Nile Swim Club has been providing free swim lessons to kids for the past four years, part of its "No Child Will Drown In Our Town" campaign, and he said that it is imperative that more Black kids learn these life-saving skills.
"It's up to us," he said. "It appears that counting on other folks to teach our children how to swim is not happening in our community."
Achieving this goal means that the country will have to confront and undo the systemic racism that led to it, according to Patterson.
Nearly 64% of Black children in the country have little or no swimming ability, compared to 40% of white children, according to USA Swimming, the national governing body for the American sport of swimming.
The swimming deficit in the Black community can be traced back to slavery. During which, enslaved Africans were forbidden from swimming. Over time, Black Americans were historically denied access to pools and beaches.
During the Jim Crow era, pools were segregated and there were far fewer affordable swim classes for Black families, according to historians.
The Nile Swim Club, located in Yeadon, was created in 1958 in response to that segregated environment after two Black families found out they were deliberately being denied access to a whites-only swim club, according to Patterson.

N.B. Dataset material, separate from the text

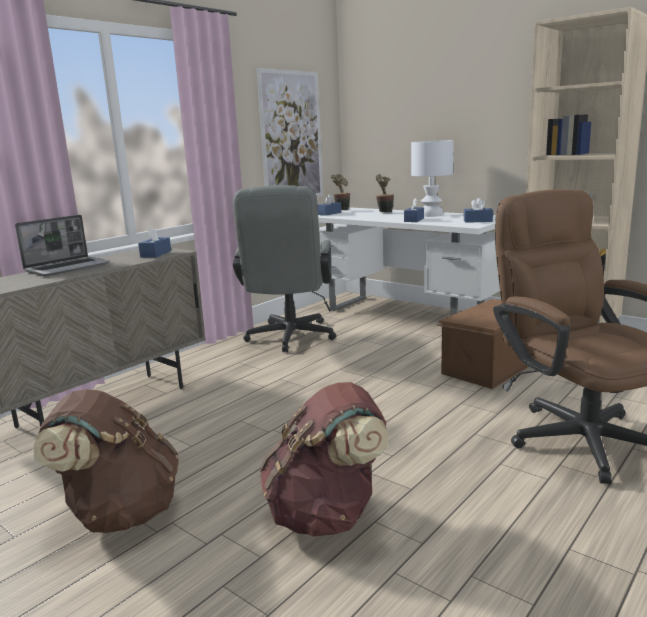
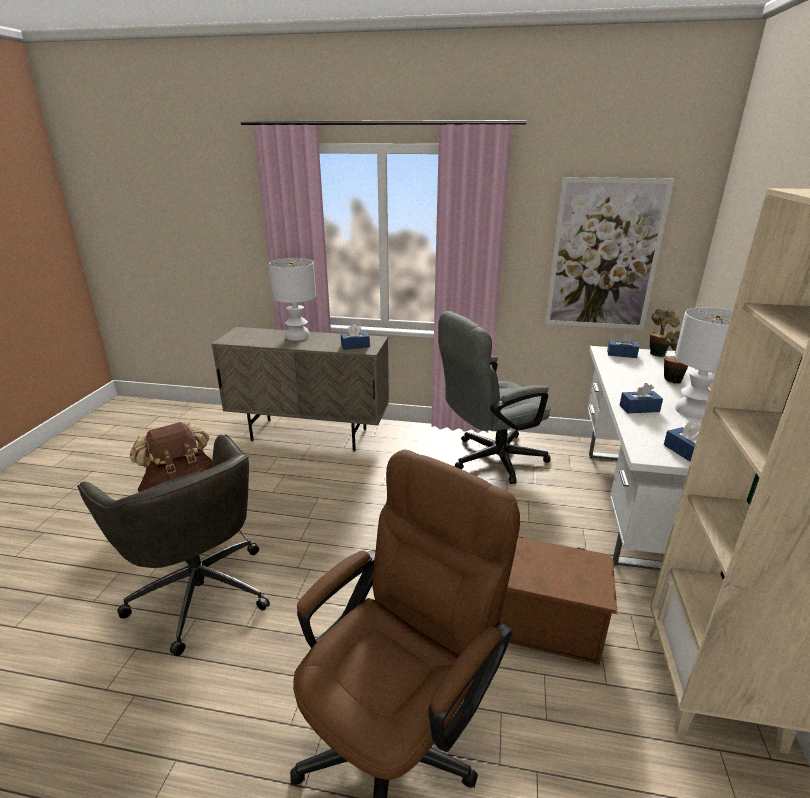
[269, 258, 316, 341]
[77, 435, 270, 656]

"Our founders decided instead of fighting and protesting and forcing them to have us join their club, they decided, 'You know what? We'll go back to our community [and] raise the money we need,' and pretty much purchased these four and a half acres of land and put the Nile Swim Club here," he said.
Patterson said this segregation is still going on in swim clubs across the country.
In 2012, the Justice Department found the historically white Valley Club in Pennsylvania discriminated against Black children during a camp pool trip in 2009. The club is now defunct.
Imani Kingcade sent her two sons, James and Cairo, to the Nile's free swim program and told "Nightline" it made a huge difference.
"Cairo just had a big fear of water, period," she told "Nightline." "He didn't want the water coming down on him."
The boys graduated from the program this summer.
The Nile Swim Club isn't the only organization helping Black kids improve their swim skills.
Jim Ellis, 74, created the Philadelphia Department of Recreation Swim Team in 1971, and became the first all-Black swim team in the country. He still coaches young swimmers and told "Nightline" that he's heard too many misconceptions about Black swimmers over the years.
"African-Americans can't swim. Their bones are too heavy. They're not built right. Well, I'm African American, I've been swimming all my life. So this is a stereotype," he told "Nightline."
Ellis said many Black swimmers have proven their worth in the competitive field.
Cullen Jones is one of them.
Jones has won four Olympic medals, two gold and two silver, as well as several gold medals at other international swim competitions. He made history when he won the gold medal in the 100-meter freestyle relay in the 2008 Olympics and became the first Black American swimmer to do so.
Jones told "Nightline" that there is still a way to go before Black American competitive swimmers are given more chances.
"Access is a very easy way for a lot of people to be like, oh, this is the reason why Black people don't swim. That [swimming] is something that has been pushed out of our culture. There are [Black] swimmers in other countries. Black people swim. It's a U.S. problem that we believe that this is something we don't do," he said," he said.
Jones, a New Jersey native, said he learned how to swim after nearly drowning while visiting a water park with his family when he was young.
That incident prompted his mother to insist he learn to swim. Now retired from competitive swimming, Jones is determined to make swim lessons more accessible to all. He works as a water safety advocate with USA Swimming’s "Make a Splash” campaign.
"Anyone can drown. I can drown, Michael Phelps can drown. What we like to do is say that we are becoming safer around the water," he said.
"We're seeing progress," Jones added, “And for any person that is interested, fearful, I won't tell you my mom's age, but she's learning to swim. So it's never too late to get out there and learn to swim.”